Monday, January 4, 2010

AccountsPunk!

[This is an old bit o' nonsense I put on a message board somewhere and was recently thinking about because my brother just got his accounting degree. Where's his literary/artistic movement? Accountants can actually be cool dudes, you know. With the end of the aughts, and the punk-y discussions included in that, I thought I'd mention my favorite punk movement, in honor of my brother.]

One of the basic tenets of AccountsPunk! is that corporations are basically the undead, as they are legally alive without actually being alive.

I learned this because I read the AccountsPunk! story "Bicentennial Charter", wherein an AI-powered business plan came to life, but had to struggle for the legal right to be considered not a real person in the eyes of the law.

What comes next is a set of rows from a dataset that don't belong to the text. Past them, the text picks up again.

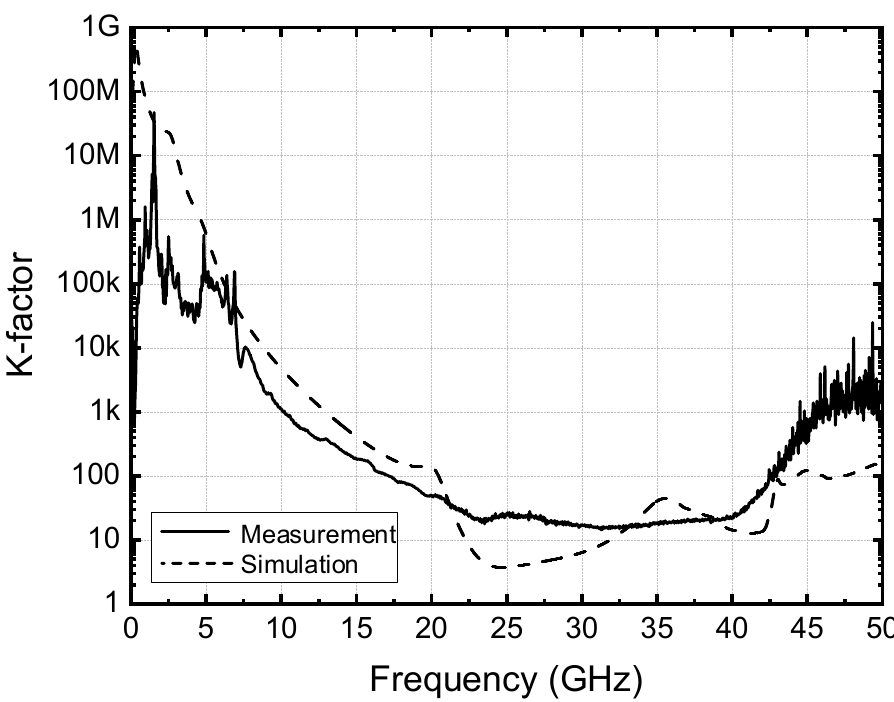
Figure 10. Stability factor based on the measured S-parameters.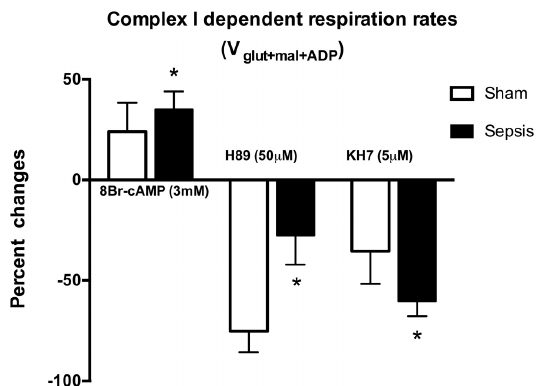
Figure 4. Changes of mitochondrial complex I-dependent “state 3” (V glut+mal+ADP ) respiration rates in sham and sepsis (cecal ligation and puncture (CLP)) in permeabilized cardiac fibers in response to 8Br-cAMP; H89; or KH7. See Materials and Methods for details. Data are expressed as percent of change and displayed as mean ± SD. Results were analyzed with one-way ANOVA and Bonferroni’s multiple comparison post hoc adjustment ( n = 8 in each group; * indicates adjusted p < 0.01 versus sham).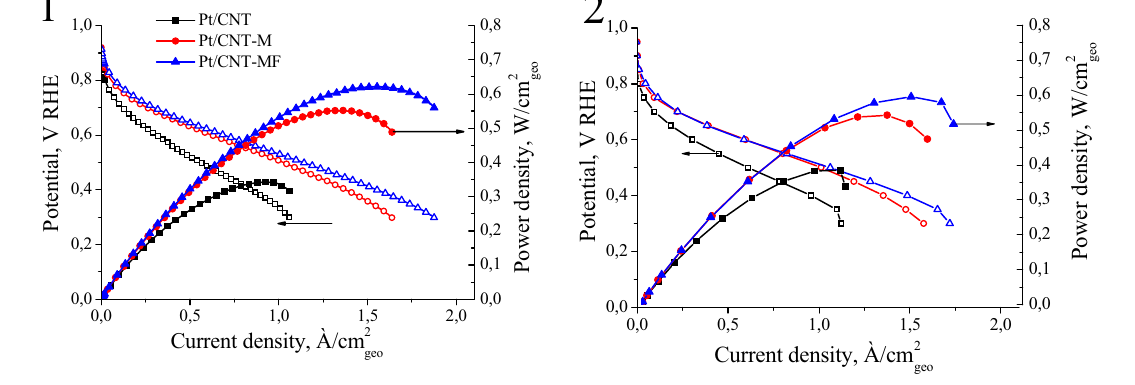
Fig. 6 Polarization (open symbols, left axes) and power (filled sym- bols, right axes) characteristics of the MEAs based on Pt/C catalysts. 1 Mode 1 (galvanostatic); 2 Mode 2 (potentiostatic). Experimental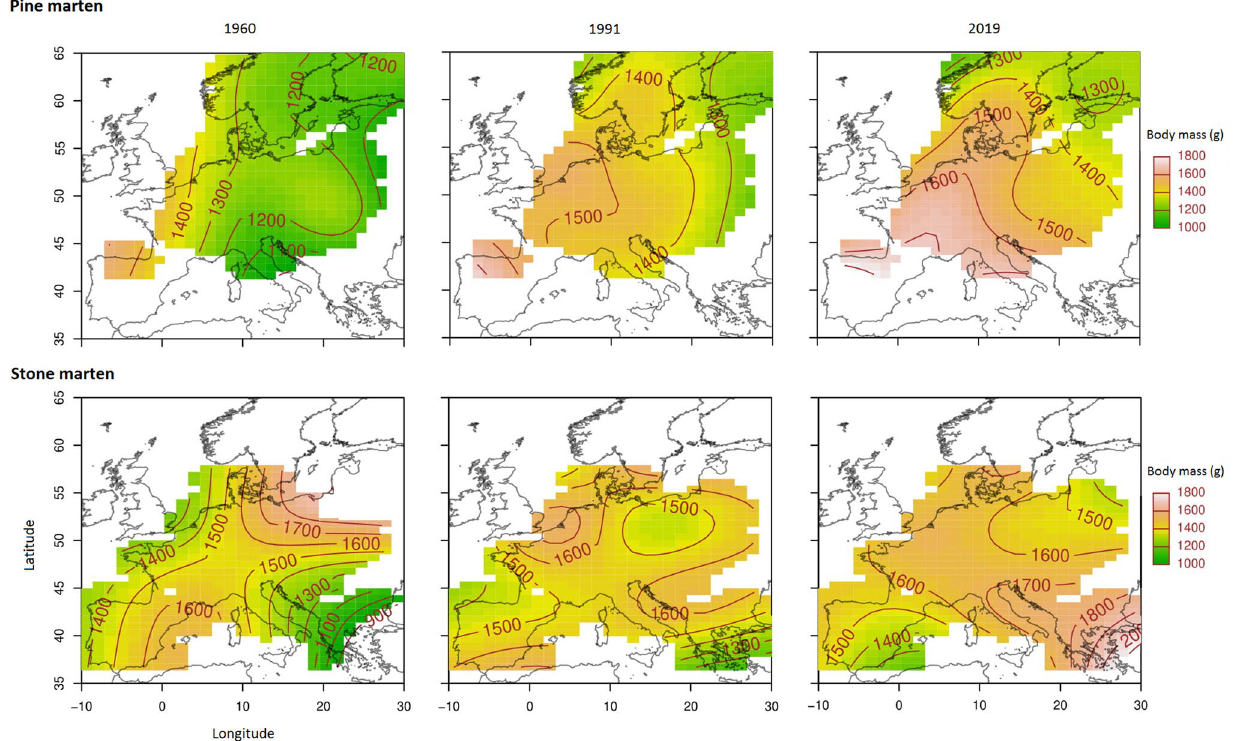
Figure 1. Spatial gradients in body mass of pine and stone marten males in Europe based on results of GAMs. Maps were produced for 3 years with approximately 30-year intervals (1960, 1991, and 2019). Interpolated lighter oranges and reds indicate greater body mass in grams; darker greens indicate lower body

For a while, the movement spun around the conference rooms of various conventions, where meetings were held and ideas were discussed. It wasn't long before the inspirational speakers at these meetings - not one of them a writer, mind you, nor an accountant - emerged from the meetings with actual protoplasmic ideas to be illuminated in written work.

Thusly came the classic short stories such as "No Angels Dance On The Head of This Pin", and "Red Space Money, Blue Space Money", "How To Steal From the Fed and Escape on a Rocket Ship", "If You Thought Ulysses Was Labyrinthine, Wait 'Til You See My TPS Reports"

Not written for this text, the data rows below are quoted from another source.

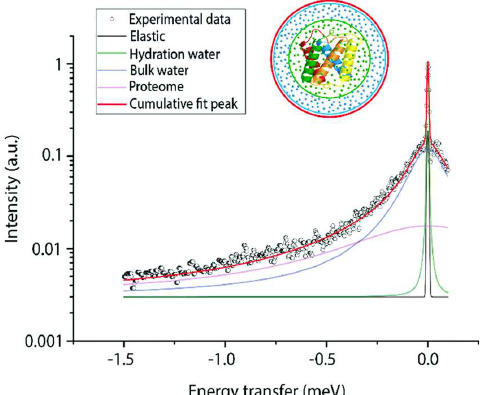
Fig. 16 . Normalized QENS spectra and fit for T. barophilus at 298 K, 40 MPa and Q = 0.96 Å -1 on a semi- logarithmic scale. Scheme in the red circle represents the different populations studied, the ribbons represent a protein, and the dots represent water molecules (green for hydration water and blue for bulk water). Reprinted with permission from [105]. Copyright 2019 The Royal Society of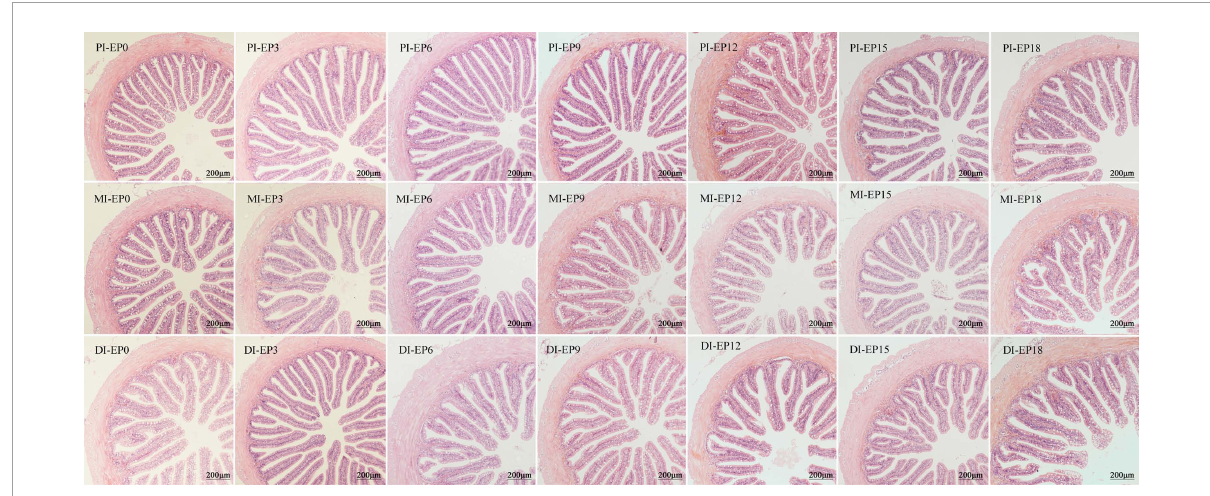
FIGURE2 Light microscopy (20 × ) of the proximal intestine (PI), mid-intestine (MI), and distal intestine (DI) morphology of hybrid groupers fed with diets. Scale bar: 200 µ m.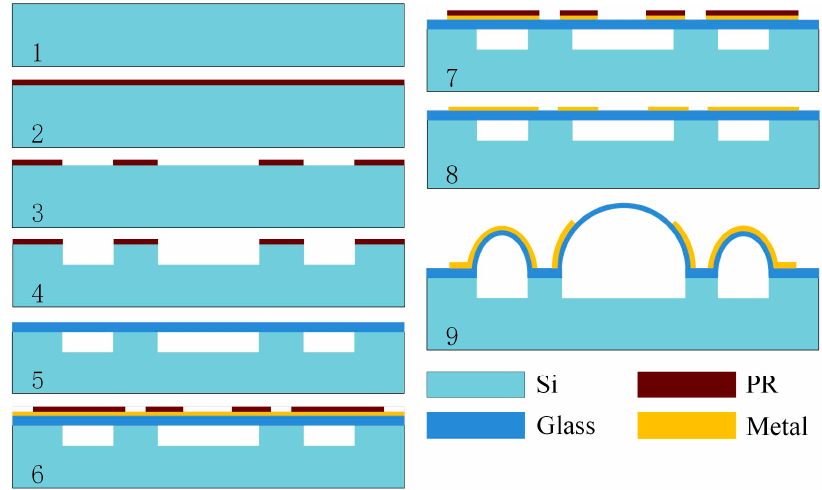
Figure 6. Detailed fabrication of making annular electrodes and the hemispheric shell. 1: Prepare the wafer; 2: Spin the photoresist; 3: Photolithography; 4: DRIE; 5: Clean wafer and bond glass wafer; 6: Sputter metal and photolithography; 7: Etch metal; 8: Clean the wafer; 9: Anneal the wafer to form annular electrodes and hemispheric shell.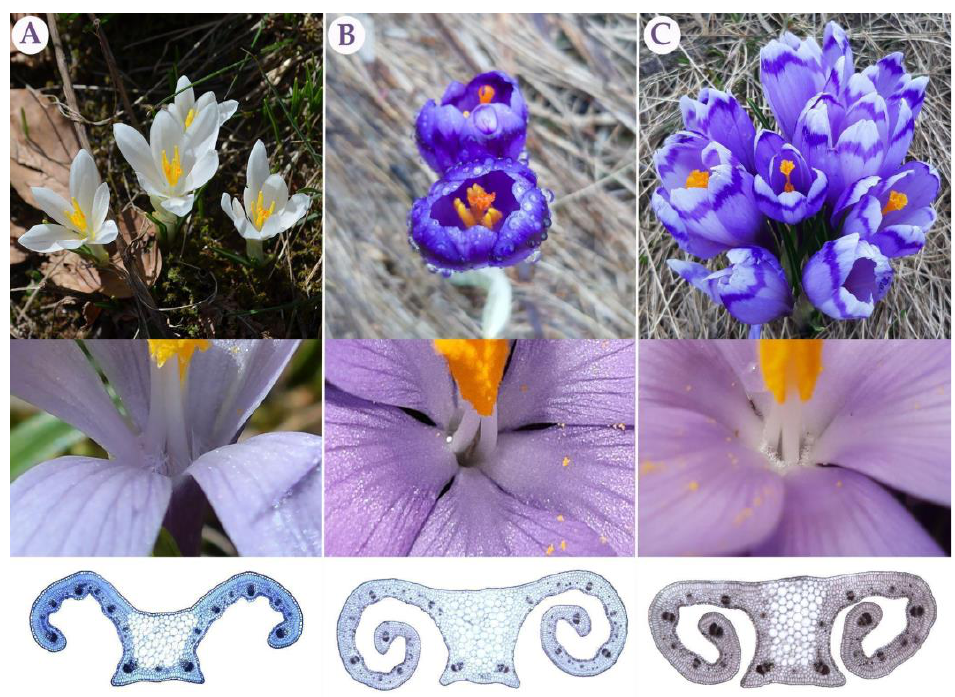
Figure 7. Flower, throat, and cross-section of leaf (from top to bottom) of parental species and a C. cf. heuffelianus polyploid: C. vernus ( A ), C. heuffelianus ( B ), and polyploid C . cf. heuffelianus representatives ( C ).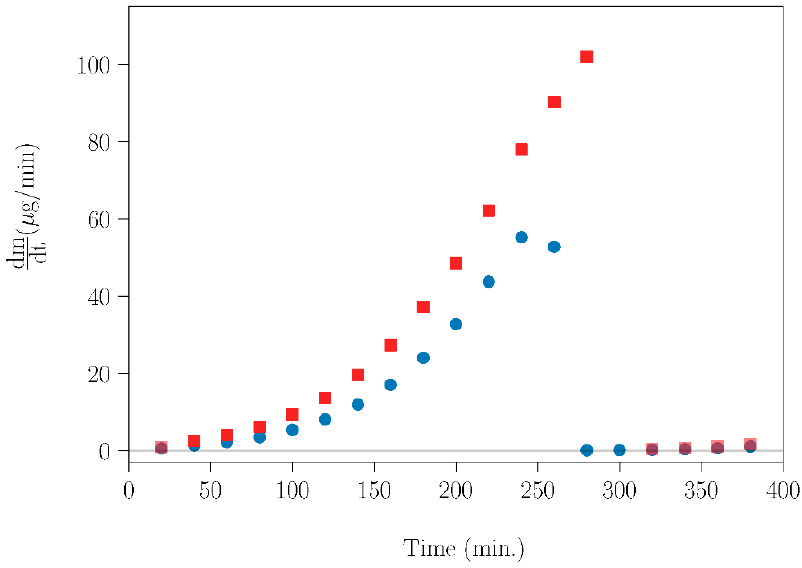
Figure 10. Evaporation rate (dm/dt) for S Lab (blue circles) and S Lab+T (red squares) over time. The measurements were carried out using an isothermal treatment for 20 min every 5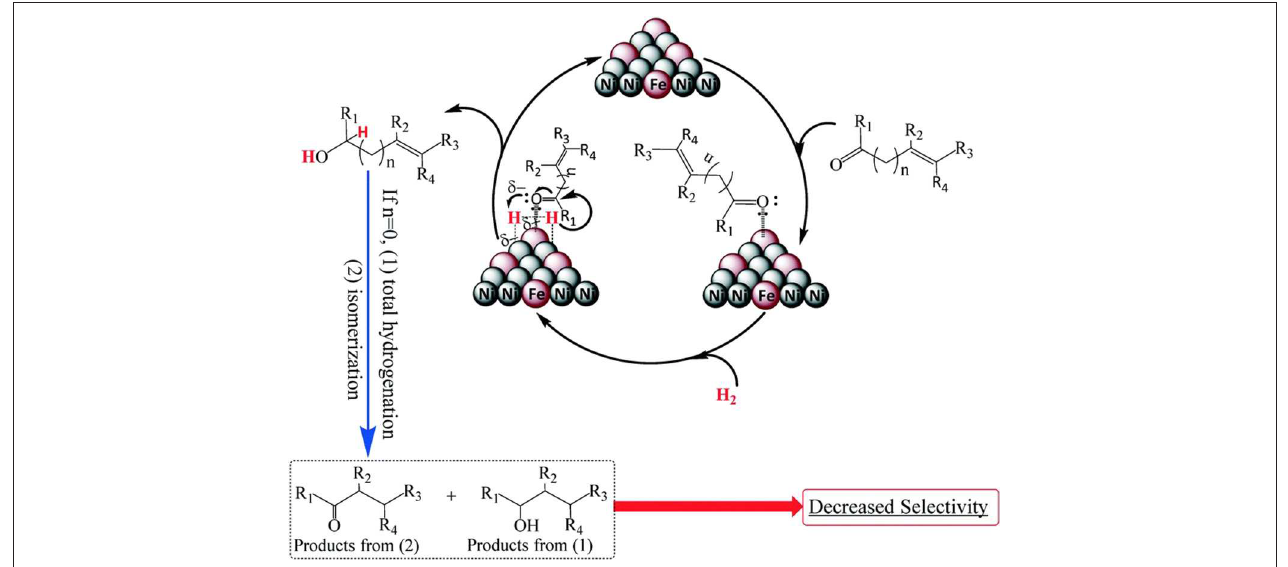
FIGURE 4 | Plausible mechanism for the selective hydrogenation of unsaturated alcohols over Ni–Fe-based alloy. Used with permission of Royal Society of Chemistry, from Putro et al. (2017); permission conveyed through Copyright Clearance Center, Inc.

Fans note that this is the only genre where books are told almost entirely in numerical symbols, charts, and power point flow graphs. Notorious AccountsPunk pranksters encode subtext in binary hidden in the equations that themselves pollute computers used to read the work, sending spam containing the work hidden in binary code inside the spam mail - a puzzle within a puzzle within a puzzle, which itself infects and e-mails new puzzles.

The goal of each artist is to tear down corporations from the inside by hypnotizing their superiors with inscrutable performance art projects during meetings.

Followers of the movement can be deduced by the pencils and paperclips used as body piercings, and the copy of the AccountPunk classic, "Add, Subtract, and DIE!" by the movement's founder Chuck Palahniuk's brother, Norman Palahniuk, the novelization of what happened after Monty Python's skit about the corporate pirates, told in the actual numbers that reflect the reality of their actions. At this time, Norman Palahniuk is the only person to have written a complete novel in the movement, though it is rumored that secret novels exist, being passed around from one accounting firm to another - passed in secret like porn or anarchy. Rumors persist of "World War A", when the whole planet is infected with deadly Accountancy that must be stopped, and "House of Expense Reports" where a corporation is larger on the inside than on the outside, once you run the numbers.

After all, say the mad geniuses of AccountPunk, written words are a reflection of spoken words that are a reflection of reality. Numbers are the pure expression of reality.

Strangest of all, in this artistic movement built by money wizards, not a single dime of profit has been made. The anarchic tendencies of the movement precludes the notion of getting paid for one's art.